→ **Dataset excerpts**

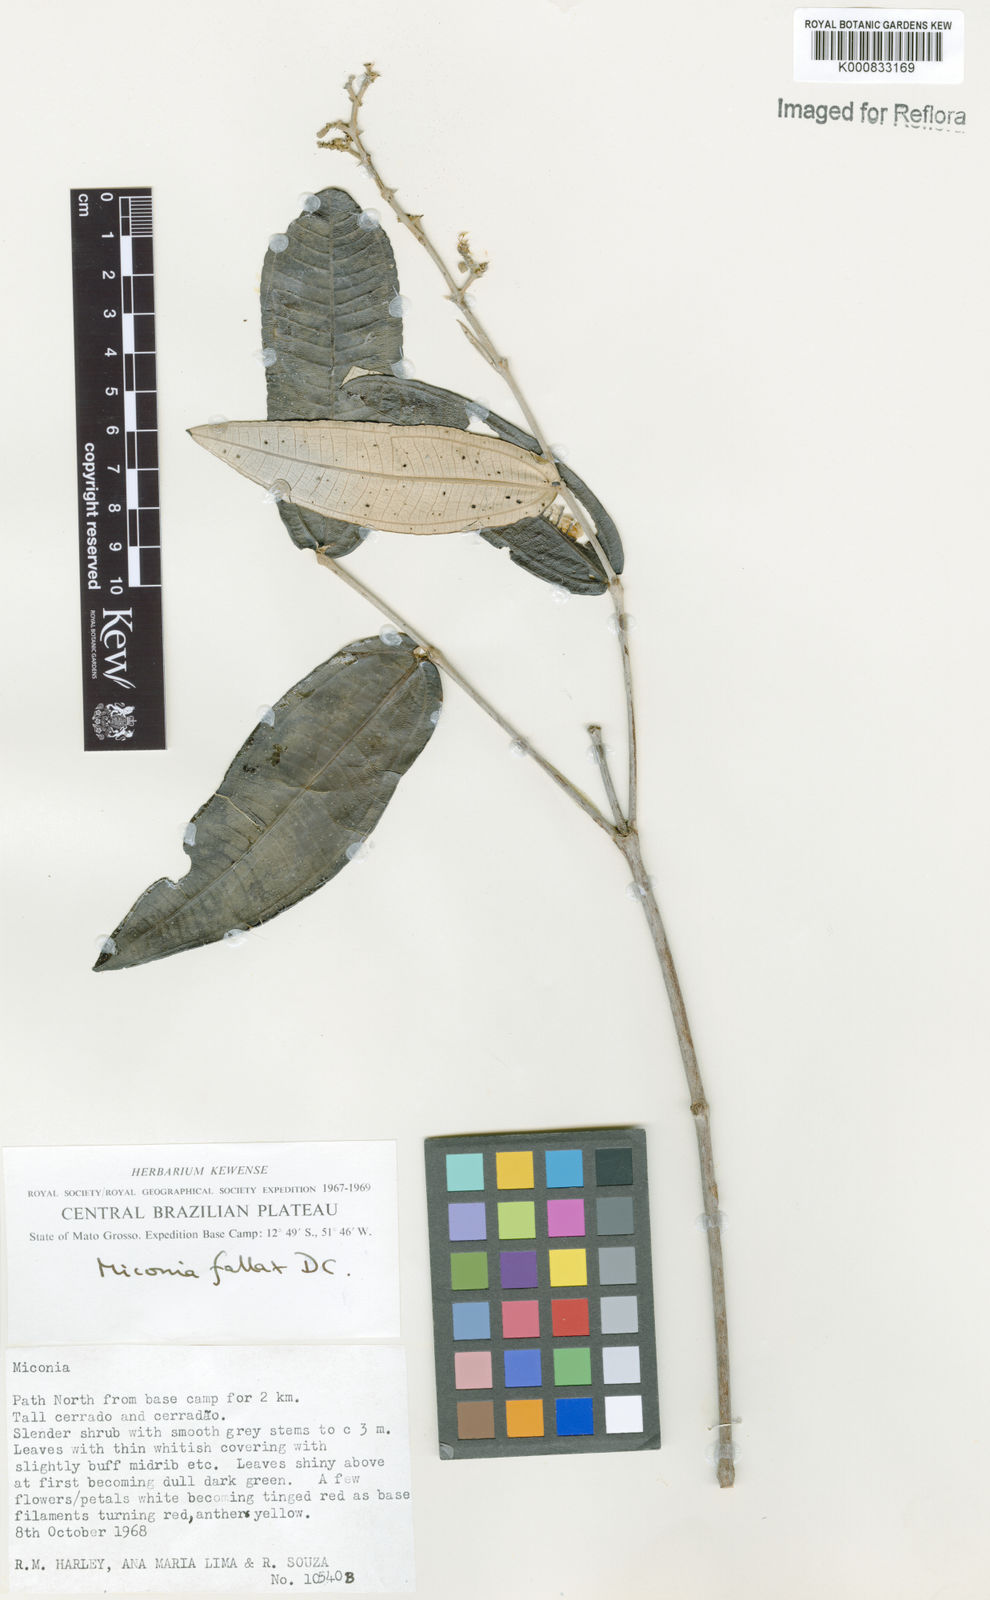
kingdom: Plantae
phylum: Tracheophyta
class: Magnoliopsida
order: Myrtales
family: Melastomataceae
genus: Miconia
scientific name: Miconia fallax
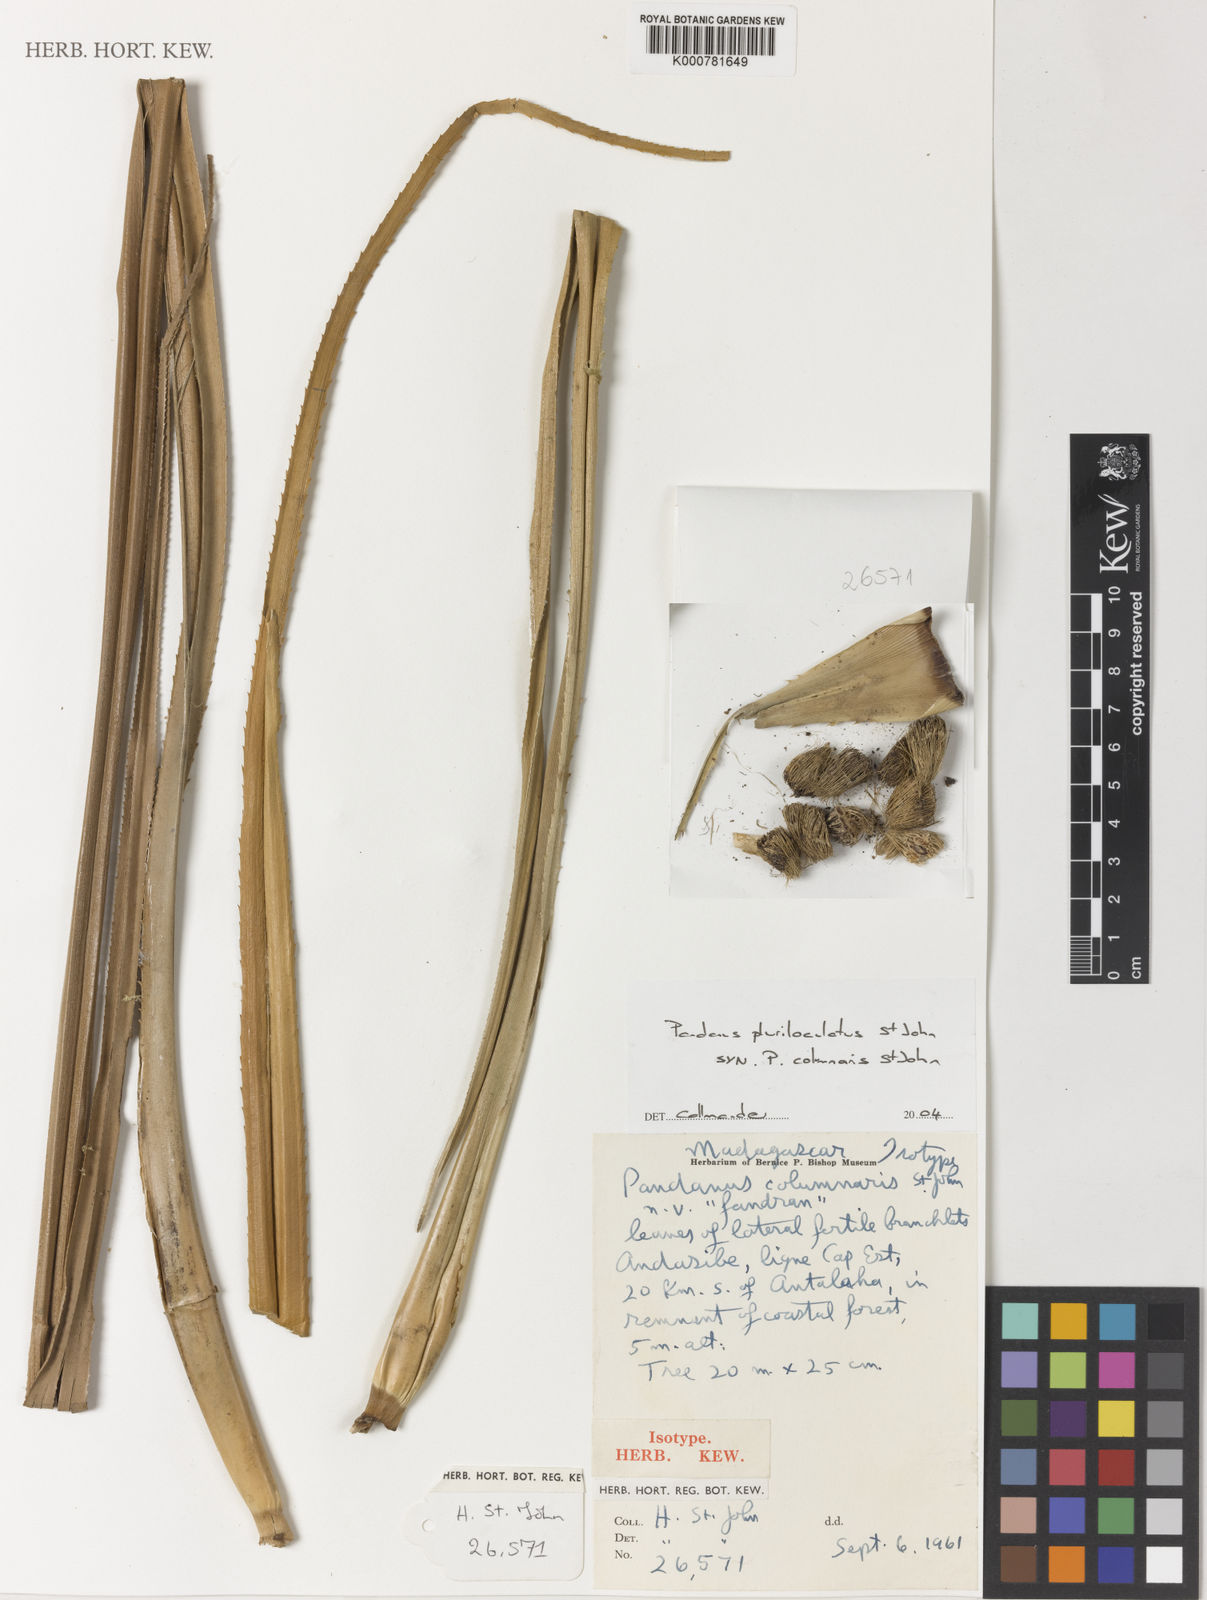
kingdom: Plantae
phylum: Tracheophyta
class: Liliopsida
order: Pandanales
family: Pandanaceae
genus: Pandanus
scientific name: Pandanus pluriloculatus
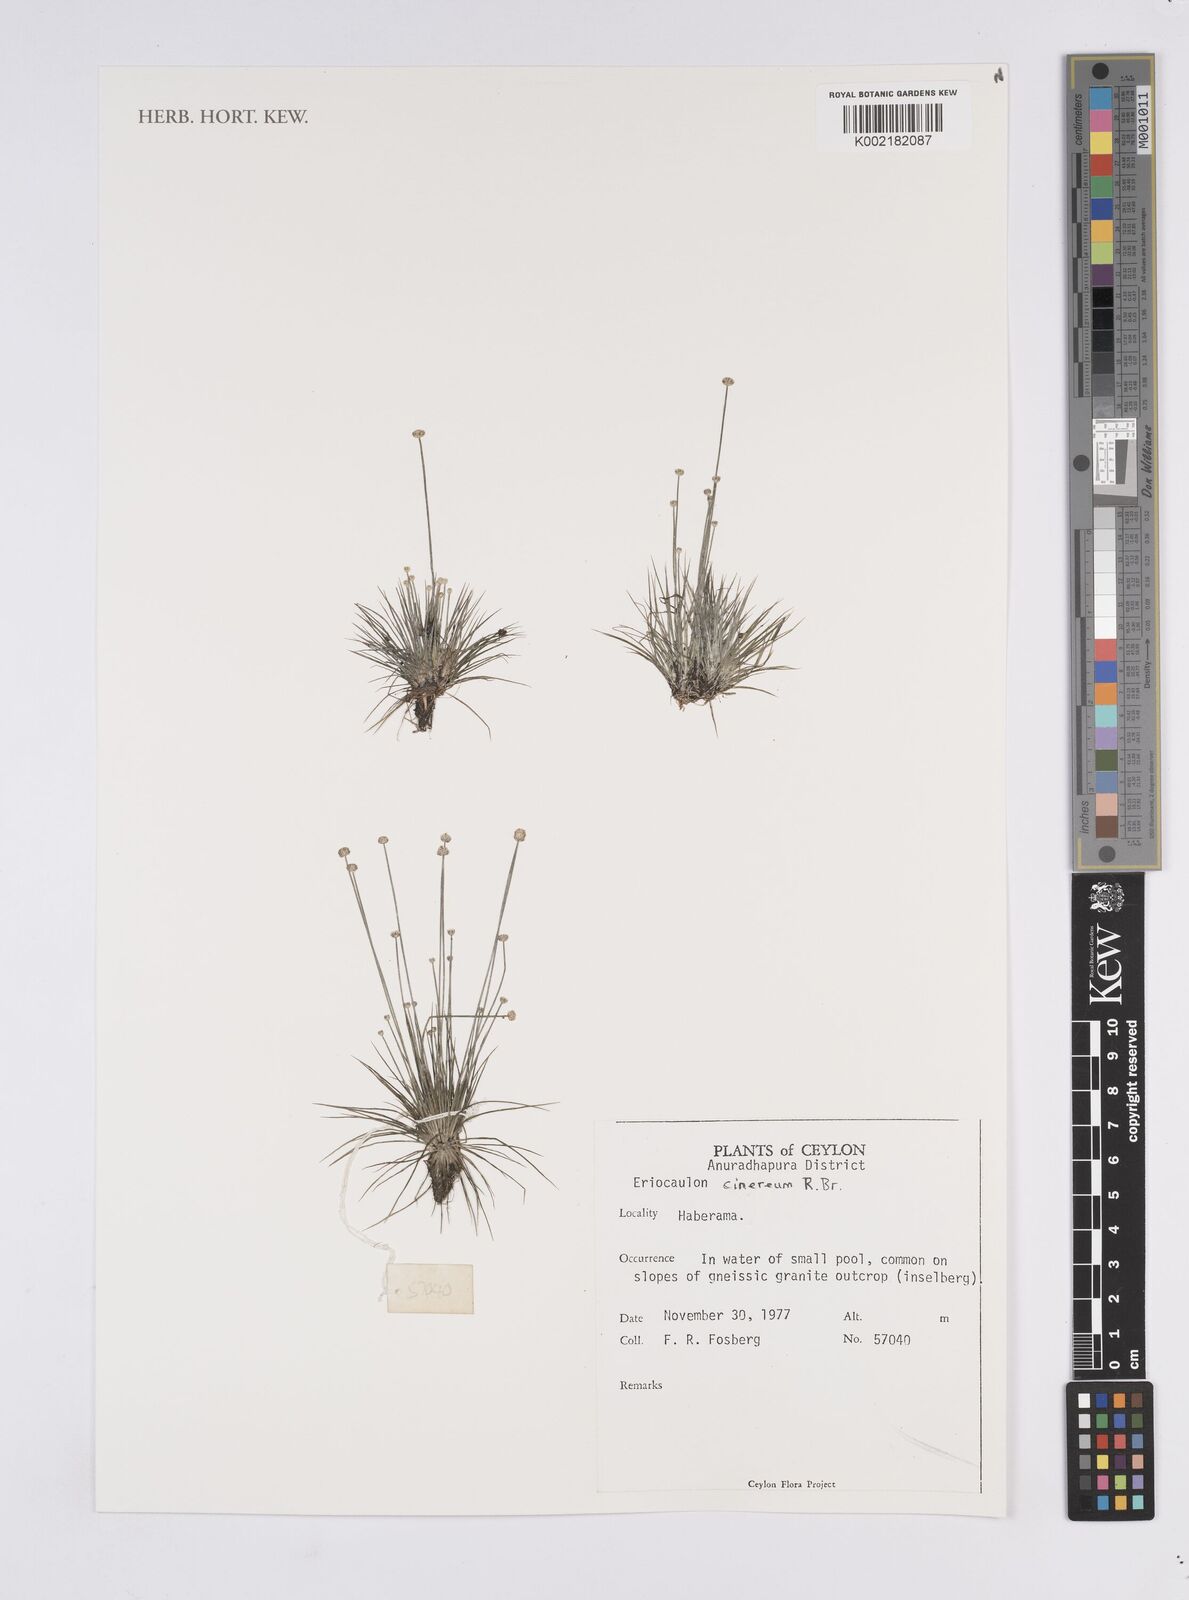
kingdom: Plantae
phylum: Tracheophyta
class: Liliopsida
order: Poales
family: Eriocaulaceae
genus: Eriocaulon
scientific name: Eriocaulon cinereum
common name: Ashy pipewort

→ **Instruction**
Change "scientific name" to "species" throughout the material and write out all its lines again with nothing else altered. Leave the pictures out.

→ **Solved problem**
kingdom: Plantae
phylum: Tracheophyta
class: Magnoliopsida
order: Myrtales
family: Melastomataceae
genus: Miconia
species: Miconia fallax
kingdom: Plantae
phylum: Tracheophyta
class: Liliopsida
order: Pandanales
family: Pandanaceae
genus: Pandanus
species: Pandanus pluriloculatus
kingdom: Plantae
phylum: Tracheophyta
class: Liliopsida
order: Poales
family: Eriocaulaceae
genus: Eriocaulon
species: Eriocaulon cinereum
common name: Ashy pipewort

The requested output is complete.